■ DESCRIPTION OF THE TASK ■
Please rewrite the entries from the very first line through the line holding "fliaš či zabudnuté sms-ky expriateľovi", inclusive, as a JSON list of strings with one string per line and no blank lines.

-- Opening Marker --

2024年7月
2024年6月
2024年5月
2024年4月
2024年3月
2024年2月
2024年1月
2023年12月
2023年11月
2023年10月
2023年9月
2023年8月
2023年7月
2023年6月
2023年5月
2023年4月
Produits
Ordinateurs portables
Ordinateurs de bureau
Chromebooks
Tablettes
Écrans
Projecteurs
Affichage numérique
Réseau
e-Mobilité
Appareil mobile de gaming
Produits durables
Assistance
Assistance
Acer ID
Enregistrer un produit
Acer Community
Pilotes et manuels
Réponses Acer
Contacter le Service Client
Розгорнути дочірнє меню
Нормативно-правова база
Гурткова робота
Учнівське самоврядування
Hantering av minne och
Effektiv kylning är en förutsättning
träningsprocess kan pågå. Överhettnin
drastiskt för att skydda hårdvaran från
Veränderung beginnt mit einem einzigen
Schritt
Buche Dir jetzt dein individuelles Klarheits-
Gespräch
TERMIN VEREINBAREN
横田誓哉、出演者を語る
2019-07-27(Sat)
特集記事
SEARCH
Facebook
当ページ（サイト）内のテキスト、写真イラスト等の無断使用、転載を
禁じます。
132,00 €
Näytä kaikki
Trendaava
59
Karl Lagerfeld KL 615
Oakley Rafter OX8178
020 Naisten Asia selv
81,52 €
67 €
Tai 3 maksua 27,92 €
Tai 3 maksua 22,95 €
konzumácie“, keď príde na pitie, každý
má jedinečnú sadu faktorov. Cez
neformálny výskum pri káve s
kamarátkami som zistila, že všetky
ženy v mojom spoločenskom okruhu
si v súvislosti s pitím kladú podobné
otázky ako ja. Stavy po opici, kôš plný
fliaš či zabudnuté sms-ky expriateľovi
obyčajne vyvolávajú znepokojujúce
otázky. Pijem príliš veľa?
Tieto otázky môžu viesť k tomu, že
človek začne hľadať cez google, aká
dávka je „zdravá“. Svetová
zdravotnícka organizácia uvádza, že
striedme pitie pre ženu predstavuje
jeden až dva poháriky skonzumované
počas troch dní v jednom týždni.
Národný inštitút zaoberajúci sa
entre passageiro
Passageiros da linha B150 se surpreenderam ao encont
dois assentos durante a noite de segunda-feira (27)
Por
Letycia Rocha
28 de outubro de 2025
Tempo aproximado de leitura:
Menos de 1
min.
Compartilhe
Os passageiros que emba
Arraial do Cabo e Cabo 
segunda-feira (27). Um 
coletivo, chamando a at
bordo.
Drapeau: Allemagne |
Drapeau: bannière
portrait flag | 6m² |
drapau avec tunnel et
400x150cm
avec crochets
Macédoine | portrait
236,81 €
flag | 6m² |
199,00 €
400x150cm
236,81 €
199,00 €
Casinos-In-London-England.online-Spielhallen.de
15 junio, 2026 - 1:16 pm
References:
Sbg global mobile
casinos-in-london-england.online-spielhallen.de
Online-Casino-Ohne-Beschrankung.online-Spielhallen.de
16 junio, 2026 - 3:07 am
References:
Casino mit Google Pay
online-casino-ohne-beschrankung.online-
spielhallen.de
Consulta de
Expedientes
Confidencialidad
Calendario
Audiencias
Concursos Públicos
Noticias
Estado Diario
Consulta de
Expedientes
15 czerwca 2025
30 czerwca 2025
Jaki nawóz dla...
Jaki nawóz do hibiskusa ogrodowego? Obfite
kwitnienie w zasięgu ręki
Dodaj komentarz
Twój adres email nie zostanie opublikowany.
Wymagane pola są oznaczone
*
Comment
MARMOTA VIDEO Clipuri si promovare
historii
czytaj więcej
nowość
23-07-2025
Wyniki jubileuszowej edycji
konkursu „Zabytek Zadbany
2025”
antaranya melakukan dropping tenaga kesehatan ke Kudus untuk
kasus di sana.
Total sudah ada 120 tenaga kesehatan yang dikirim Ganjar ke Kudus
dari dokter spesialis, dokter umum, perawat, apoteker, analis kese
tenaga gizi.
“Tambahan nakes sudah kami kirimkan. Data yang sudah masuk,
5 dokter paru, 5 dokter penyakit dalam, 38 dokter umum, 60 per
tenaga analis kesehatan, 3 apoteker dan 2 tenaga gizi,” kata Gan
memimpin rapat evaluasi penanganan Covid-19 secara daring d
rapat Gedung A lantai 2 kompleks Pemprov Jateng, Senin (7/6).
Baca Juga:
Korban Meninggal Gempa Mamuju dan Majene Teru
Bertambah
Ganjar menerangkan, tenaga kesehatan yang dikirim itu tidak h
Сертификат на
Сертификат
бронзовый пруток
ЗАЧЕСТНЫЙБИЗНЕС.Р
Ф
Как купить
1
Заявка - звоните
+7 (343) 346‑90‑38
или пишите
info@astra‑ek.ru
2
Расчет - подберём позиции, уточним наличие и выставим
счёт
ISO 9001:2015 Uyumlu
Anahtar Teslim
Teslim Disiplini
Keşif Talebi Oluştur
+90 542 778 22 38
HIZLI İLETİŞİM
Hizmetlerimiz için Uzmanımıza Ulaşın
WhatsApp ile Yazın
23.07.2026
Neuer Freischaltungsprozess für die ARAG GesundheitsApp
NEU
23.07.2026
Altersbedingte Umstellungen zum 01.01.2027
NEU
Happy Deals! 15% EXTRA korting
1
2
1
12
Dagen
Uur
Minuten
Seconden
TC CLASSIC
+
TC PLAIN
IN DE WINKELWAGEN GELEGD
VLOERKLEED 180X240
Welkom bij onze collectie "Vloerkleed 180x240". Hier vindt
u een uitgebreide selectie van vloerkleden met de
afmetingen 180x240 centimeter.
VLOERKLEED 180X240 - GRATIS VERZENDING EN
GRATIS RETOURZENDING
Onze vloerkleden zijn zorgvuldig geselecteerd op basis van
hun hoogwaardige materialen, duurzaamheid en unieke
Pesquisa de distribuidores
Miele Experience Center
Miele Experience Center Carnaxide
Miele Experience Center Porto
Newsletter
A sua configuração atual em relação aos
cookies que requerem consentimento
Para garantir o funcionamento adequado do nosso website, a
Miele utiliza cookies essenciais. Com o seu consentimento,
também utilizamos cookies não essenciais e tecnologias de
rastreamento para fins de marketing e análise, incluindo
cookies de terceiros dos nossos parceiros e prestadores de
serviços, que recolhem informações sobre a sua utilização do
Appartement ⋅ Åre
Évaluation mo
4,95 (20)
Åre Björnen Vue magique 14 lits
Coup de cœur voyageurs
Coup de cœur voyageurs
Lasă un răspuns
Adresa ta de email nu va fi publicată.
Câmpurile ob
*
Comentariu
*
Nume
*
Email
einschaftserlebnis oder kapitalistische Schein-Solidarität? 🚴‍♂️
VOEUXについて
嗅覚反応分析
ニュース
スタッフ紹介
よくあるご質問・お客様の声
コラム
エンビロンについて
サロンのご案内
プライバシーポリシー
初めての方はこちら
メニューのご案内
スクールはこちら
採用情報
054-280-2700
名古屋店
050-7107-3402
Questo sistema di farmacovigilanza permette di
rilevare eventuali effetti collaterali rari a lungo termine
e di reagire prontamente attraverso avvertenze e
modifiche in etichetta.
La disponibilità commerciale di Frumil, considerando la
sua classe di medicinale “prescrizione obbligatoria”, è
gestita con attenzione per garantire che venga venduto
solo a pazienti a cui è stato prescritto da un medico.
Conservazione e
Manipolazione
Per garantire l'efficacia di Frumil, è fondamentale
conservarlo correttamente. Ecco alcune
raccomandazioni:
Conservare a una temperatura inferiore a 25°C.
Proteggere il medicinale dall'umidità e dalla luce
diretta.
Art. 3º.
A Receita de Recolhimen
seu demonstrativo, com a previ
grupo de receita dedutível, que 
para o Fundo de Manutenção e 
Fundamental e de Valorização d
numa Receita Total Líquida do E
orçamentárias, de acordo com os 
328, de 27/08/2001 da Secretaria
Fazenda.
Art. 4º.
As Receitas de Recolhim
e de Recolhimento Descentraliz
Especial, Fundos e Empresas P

-- Closing Marker --

■ REPLY ■
[
  "2024年7月",
  "2024年6月",
  "2024年5月",
  "2024年4月",
  "2024年3月",
  "2024年2月",
  "2024年1月",
  "2023年12月",
  "2023年11月",
  "2023年10月",
  "2023年9月",
  "2023年8月",
  "2023年7月",
  "2023年6月",
  "2023年5月",
  "2023年4月",
  "Produits",
  "Ordinateurs portables",
  "Ordinateurs de bureau",
  "Chromebooks",
  "Tablettes",
  "Écrans",
  "Projecteurs",
  "Affichage numérique",
  "Réseau",
  "e-Mobilité",
  "Appareil mobile de gaming",
  "Produits durables",
  "Assistance",
  "Assistance",
  "Acer ID",
  "Enregistrer un produit",
  "Acer Community",
  "Pilotes et manuels",
  "Réponses Acer",
  "Contacter le Service Client",
  "Розгорнути дочірнє меню",
  "Нормативно-правова база",
  "Гурткова робота",
  "Учнівське самоврядування",
  "Hantering av minne och",
  "Effektiv kylning är en förutsättning",
  "träningsprocess kan pågå. Överhettnin",
  "drastiskt för att skydda hårdvaran från",
  "Veränderung beginnt mit einem einzigen",
  "Schritt",
  "Buche Dir jetzt dein individuelles Klarheits-",
  "Gespräch",
  "TERMIN VEREINBAREN",
  "横田誓哉、出演者を語る",
  "2019-07-27(Sat)",
  "特集記事",
  "SEARCH",
  "Facebook",
  "当ページ（サイト）内のテキスト、写真イラスト等の無断使用、転載を",
  "禁じます。",
  "132,00 €",
  "Näytä kaikki",
  "Trendaava",
  "59",
  "Karl Lagerfeld KL 615",
  "Oakley Rafter OX8178",
  "020 Naisten Asia selv",
  "81,52 €",
  "67 €",
  "Tai 3 maksua 27,92 €",
  "Tai 3 maksua 22,95 €",
  "konzumácie“, keď príde na pitie, každý",
  "má jedinečnú sadu faktorov. Cez",
  "neformálny výskum pri káve s",
  "kamarátkami som zistila, že všetky",
  "ženy v mojom spoločenskom okruhu",
  "si v súvislosti s pitím kladú podobné",
  "otázky ako ja. Stavy po opici, kôš plný",
  "fliaš či zabudnuté sms-ky expriateľovi"
]